Testicular Function and Androgen Physiology
The testis has two coordinated jobs: making sperm and making androgens. Leydig cells in the interstitium synthesise testosterone under the control of luteinizing hormone, while Sertoli cells within the seminiferous tubules support spermatogenesis under the combined influence of follicle-stimulating hormone and locally high testosterone.
Definition
Testicular function is the dual endocrine and gametogenic activity of the testis: Leydig-cell production of testosterone driven by LH, and Sertoli-cell support of spermatogenesis driven by FSH together with intratesticular testosterone, regulated by feedback on the hypothalamic-pituitary axis.
Scope
This topic covers the endocrine compartments of the testis, the biosynthesis and actions of testosterone, and how LH and FSH together regulate steroidogenesis and spermatogenesis. It also notes feedback signals such as inhibin. It is a reference description of normal physiology, not clinical guidance.
Key concepts
- Leydig cells and LH-driven steroidogenesis
- Sertoli cells and FSH
- Testosterone biosynthesis from cholesterol
- Intratesticular testosterone and spermatogenesis
- 5-alpha-reduction to dihydrotestosterone
- Aromatisation of testosterone to estradiol
- Inhibin and negative feedback on FSH
Mechanisms
Luteinizing hormone binds receptors on Leydig cells and stimulates the conversion of cholesterol, through a series of steroidogenic enzymes, into testosterone; the rate-limiting and enzymatic steps of this pathway were defined by work on steroid biosynthesis.
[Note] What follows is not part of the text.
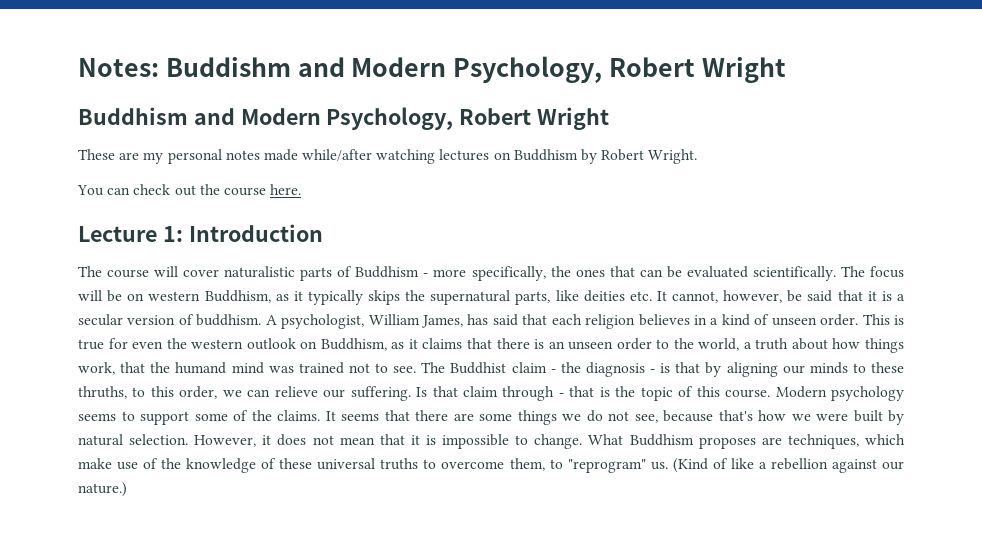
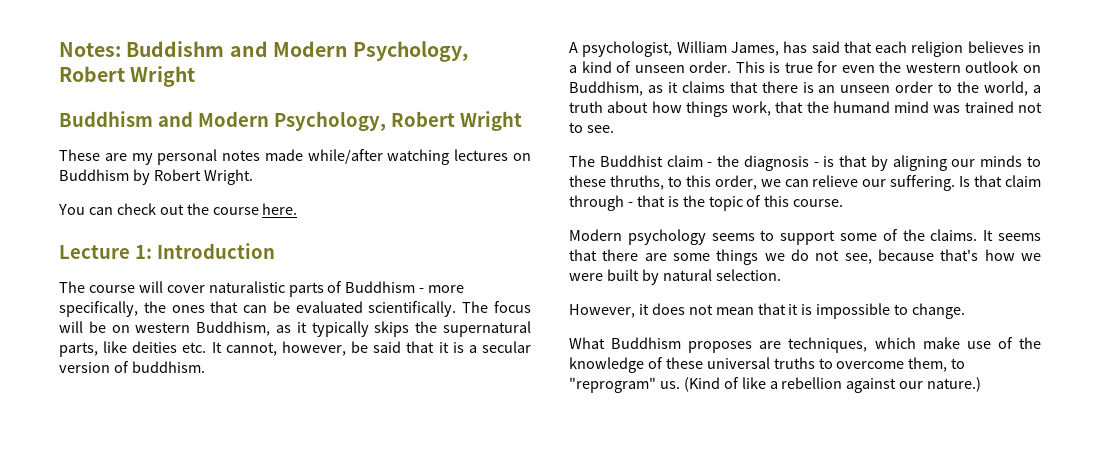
(262, 320) none -> (205, 367) //
(417, 369) none -> (614, 129) //
(771, 393) none -> (844, 203) //
(189, 439) none -> (781, 275) //
(583, 441) none -> (966, 311) //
Follicle-stimulating hormone acts on Sertoli cells, which create the environment that supports developing germ cells. Spermatogenesis depends on both signals, with high local concentrations of testosterone within the seminiferous tubules being essential; reviews of the endocrine regulation of spermatogenesis describe the largely independent yet complementary roles of testosterone and FSH. In target tissues, testosterone may act directly, be reduced to the more potent dihydrotestosterone, or be aromatised to estradiol. Sertoli-cell inhibin provides selective negative feedback on pituitary FSH secretion.
Clinical relevance
These mechanisms underpin how male reproductive physiology is understood, including the dependence of sperm production on an intact pituitary-testis axis and adequate intratesticular androgen. The conversion of testosterone to dihydrotestosterone and to estradiol explains why a single secreted hormone has tissue-specific effects. This entry describes physiology and the basis of evidence and does not provide diagnostic or treatment recommendations.
History
The biochemical pathway from cholesterol to testosterone was assembled through twentieth-century steroid chemistry and later clarified at the molecular level. In parallel, endocrine physiology established the division of labour between LH-driven Leydig-cell steroidogenesis and FSH-supported, testosterone-dependent spermatogenesis, and identified inhibin as the Sertoli-cell signal that selectively restrains FSH.
Key figures
- Walter Miller
- David de Kretser
- Robert McLachlan
Related topics
Seminal works
- miller-1988
- mclachlan-1996
- ramaswamy-2014
Frequently asked questions
- What controls testosterone production?
- Luteinizing hormone from the pituitary stimulates Leydig cells to synthesise testosterone from cholesterol, and circulating testosterone feeds back to restrain the hypothalamic-pituitary axis.
- Why is testosterone important for sperm production?
- Spermatogenesis requires high concentrations of testosterone within the seminiferous tubules, acting together with FSH on Sertoli cells to support developing germ cells.